▶ **Text provided**
[Start of Attachment]
Thank you for writing/publishing this. I especially appreciate the prominent warning at the top not to mistake it for a production library and to suggest an alternative. (It’s surprising to me how often people forget to add disclaimers like that to their code.)
I agree with you, but I don't envy the maintainers. The problem is that it's really hard to tell if someone is skilled like you or just shoveling what an LLM wrote up to the maintainers to have them "figure it out." Honestly, getting a library hard forked and maintained by people that can keep up with the incoming PRs would be a relief to a lot of folks...
Oh, to be clear, there’s no way we’d want incoming code for these forks.
Incoming bug reports or design docs an LLM could implement? Sure.
Maybe something like the Linux approach (tree of well-tested, thematic branches from lieutenants) would work better. We’d be happy to be lieutenants that shepherded our forks back to upstream.
Thank you for matchlock! I’ve got Opus 4.6 red teaming it right now. ;)
I think a secure VM is a necessary baseline, and the days of env files with a big bundle of unscoped secrets are a thing of the past, so I like the base features you built in.
I’d love to hear more about the red team breakouts you’ve seen if you have time.
[End of Attachment]
▶ **Data shown**
[Start of Attachment]
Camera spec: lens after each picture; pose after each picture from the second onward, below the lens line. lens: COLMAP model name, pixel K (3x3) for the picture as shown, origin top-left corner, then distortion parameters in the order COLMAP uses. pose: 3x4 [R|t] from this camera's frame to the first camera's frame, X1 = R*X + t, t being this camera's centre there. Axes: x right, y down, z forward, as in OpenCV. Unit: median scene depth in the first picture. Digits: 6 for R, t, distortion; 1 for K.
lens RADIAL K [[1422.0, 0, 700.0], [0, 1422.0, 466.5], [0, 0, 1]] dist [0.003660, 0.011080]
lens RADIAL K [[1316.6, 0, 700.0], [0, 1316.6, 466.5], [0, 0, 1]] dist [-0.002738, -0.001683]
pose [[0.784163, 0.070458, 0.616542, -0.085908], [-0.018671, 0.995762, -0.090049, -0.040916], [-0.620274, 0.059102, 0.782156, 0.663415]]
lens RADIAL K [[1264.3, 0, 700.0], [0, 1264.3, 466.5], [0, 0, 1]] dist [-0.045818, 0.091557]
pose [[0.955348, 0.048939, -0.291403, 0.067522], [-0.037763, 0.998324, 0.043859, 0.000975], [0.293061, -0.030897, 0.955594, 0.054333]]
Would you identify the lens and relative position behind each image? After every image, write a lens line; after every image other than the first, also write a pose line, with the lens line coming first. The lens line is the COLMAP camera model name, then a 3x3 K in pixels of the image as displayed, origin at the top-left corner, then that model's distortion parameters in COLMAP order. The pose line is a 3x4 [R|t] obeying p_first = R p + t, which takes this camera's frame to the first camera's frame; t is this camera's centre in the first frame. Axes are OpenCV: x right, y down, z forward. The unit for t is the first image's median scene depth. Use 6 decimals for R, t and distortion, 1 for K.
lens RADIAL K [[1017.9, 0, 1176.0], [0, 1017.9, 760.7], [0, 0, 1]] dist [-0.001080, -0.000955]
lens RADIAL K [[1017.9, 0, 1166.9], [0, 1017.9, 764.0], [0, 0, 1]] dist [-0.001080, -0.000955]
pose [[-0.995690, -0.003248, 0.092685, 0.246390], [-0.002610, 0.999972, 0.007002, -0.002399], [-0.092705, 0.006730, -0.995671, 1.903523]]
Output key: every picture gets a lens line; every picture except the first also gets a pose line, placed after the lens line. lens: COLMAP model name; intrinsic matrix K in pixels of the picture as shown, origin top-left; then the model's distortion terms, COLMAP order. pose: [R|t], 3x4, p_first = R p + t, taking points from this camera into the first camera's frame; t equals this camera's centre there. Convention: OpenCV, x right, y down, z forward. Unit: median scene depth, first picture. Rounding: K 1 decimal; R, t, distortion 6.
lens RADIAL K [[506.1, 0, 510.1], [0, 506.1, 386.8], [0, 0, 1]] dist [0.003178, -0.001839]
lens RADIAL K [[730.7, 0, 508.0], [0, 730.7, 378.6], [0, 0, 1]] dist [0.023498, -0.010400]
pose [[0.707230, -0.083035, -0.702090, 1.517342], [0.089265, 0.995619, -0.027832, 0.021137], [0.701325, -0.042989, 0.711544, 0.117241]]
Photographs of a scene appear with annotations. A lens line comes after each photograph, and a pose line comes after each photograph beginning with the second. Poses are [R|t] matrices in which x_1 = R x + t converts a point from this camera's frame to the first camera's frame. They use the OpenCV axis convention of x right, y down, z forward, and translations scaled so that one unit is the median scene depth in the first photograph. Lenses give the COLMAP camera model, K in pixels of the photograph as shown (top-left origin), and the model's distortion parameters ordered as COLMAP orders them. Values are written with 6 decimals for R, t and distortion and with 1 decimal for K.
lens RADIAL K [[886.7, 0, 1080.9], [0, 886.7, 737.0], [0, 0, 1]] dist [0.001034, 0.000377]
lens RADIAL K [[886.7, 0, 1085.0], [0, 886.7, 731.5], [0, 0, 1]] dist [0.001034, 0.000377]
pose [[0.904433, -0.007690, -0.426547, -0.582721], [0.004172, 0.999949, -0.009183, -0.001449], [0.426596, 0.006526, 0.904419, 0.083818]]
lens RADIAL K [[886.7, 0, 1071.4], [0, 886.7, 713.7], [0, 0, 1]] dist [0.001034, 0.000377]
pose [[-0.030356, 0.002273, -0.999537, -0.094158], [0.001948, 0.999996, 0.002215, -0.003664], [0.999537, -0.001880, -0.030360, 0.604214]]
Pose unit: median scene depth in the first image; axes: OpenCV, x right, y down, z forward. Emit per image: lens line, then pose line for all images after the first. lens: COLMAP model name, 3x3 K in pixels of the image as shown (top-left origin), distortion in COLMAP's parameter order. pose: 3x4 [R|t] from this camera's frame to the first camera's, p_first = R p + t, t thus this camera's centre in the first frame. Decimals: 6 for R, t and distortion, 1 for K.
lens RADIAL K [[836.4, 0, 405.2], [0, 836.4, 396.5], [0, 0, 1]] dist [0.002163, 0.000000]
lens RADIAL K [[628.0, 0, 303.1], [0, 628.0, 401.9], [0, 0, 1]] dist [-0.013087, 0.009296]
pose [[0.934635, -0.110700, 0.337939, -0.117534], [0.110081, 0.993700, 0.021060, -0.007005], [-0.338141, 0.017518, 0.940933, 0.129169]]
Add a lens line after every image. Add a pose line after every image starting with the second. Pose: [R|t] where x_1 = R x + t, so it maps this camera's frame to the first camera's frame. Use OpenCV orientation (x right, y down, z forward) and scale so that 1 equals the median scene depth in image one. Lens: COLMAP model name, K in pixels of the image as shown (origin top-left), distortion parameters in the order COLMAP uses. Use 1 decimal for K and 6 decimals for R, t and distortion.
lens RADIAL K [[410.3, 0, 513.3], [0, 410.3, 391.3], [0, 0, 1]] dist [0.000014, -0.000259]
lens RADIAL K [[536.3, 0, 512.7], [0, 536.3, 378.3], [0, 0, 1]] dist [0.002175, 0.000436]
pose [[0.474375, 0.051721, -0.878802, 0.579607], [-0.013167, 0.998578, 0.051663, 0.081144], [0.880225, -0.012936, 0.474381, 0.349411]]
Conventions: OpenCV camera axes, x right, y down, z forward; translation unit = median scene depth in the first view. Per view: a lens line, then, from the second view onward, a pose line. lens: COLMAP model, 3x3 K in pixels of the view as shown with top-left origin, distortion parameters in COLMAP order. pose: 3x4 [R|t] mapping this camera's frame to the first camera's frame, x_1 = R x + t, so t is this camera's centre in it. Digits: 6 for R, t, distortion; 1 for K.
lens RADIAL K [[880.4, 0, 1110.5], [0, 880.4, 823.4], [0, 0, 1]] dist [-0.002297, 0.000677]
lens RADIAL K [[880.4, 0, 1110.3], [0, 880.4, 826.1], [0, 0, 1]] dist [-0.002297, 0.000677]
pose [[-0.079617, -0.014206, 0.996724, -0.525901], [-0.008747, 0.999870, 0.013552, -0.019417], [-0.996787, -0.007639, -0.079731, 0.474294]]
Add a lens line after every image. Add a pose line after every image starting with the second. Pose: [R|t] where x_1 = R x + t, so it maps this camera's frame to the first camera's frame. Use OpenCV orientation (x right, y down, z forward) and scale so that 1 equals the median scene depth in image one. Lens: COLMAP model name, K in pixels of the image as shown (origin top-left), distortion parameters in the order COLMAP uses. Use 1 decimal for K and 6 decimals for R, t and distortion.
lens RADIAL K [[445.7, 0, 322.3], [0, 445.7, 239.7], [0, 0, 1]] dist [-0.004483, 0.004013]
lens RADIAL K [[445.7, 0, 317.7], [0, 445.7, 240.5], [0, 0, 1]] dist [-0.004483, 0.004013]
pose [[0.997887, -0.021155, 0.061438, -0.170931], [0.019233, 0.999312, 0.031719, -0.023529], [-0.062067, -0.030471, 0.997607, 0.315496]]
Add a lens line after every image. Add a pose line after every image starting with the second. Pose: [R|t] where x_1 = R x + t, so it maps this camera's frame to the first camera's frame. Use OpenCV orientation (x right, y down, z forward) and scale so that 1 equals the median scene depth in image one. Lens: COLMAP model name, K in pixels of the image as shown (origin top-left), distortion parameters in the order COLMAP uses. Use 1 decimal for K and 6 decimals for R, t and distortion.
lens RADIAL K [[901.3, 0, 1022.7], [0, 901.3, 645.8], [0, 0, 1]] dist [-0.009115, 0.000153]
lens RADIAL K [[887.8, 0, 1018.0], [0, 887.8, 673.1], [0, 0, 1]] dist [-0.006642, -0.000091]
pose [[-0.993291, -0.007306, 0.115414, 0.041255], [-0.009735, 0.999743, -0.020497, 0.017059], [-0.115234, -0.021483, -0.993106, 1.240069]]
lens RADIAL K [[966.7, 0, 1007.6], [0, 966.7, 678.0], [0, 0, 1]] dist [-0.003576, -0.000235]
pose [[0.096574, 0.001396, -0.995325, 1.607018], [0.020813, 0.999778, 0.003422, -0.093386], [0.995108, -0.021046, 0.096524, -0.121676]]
[End of Attachment]
▶ **Tasks to complete**
a) From the comment thread, copy the passage from "I agree with" to "right now. ;)" word for word.
b) Answer these questions using the comment thread:
(i) Which model does one commenter say is red teaming matchlock?
(ii) What incoming contributions does the commenter who rules out incoming code say would be acceptable for the forks?
(iii) Whose approach is suggested as possibly working better?

▶ **Task-by-task solutions**
a)
I agree with you, but I don't envy the maintainers. The problem is that it's really hard to tell if someone is skilled like you or just shoveling what an LLM wrote up to the maintainers to have them "figure it out." Honestly, getting a library hard forked and maintained by people that can keep up with the incoming PRs would be a relief to a lot of folks...
Oh, to be clear, there’s no way we’d want incoming code for these forks.
Incoming bug reports or design docs an LLM could implement? Sure.
Maybe something like the Linux approach (tree of well-tested, thematic branches from lieutenants) would work better. We’d be happy to be lieutenants that shepherded our forks back to upstream.
Thank you for matchlock! I’ve got Opus 4.6 red teaming it right now. ;)

b)
(i) Opus 4.6.
(ii) Bug reports or design docs an LLM could implement.
(iii) The Linux approach, with a tree of well-tested, thematic branches from lieutenants.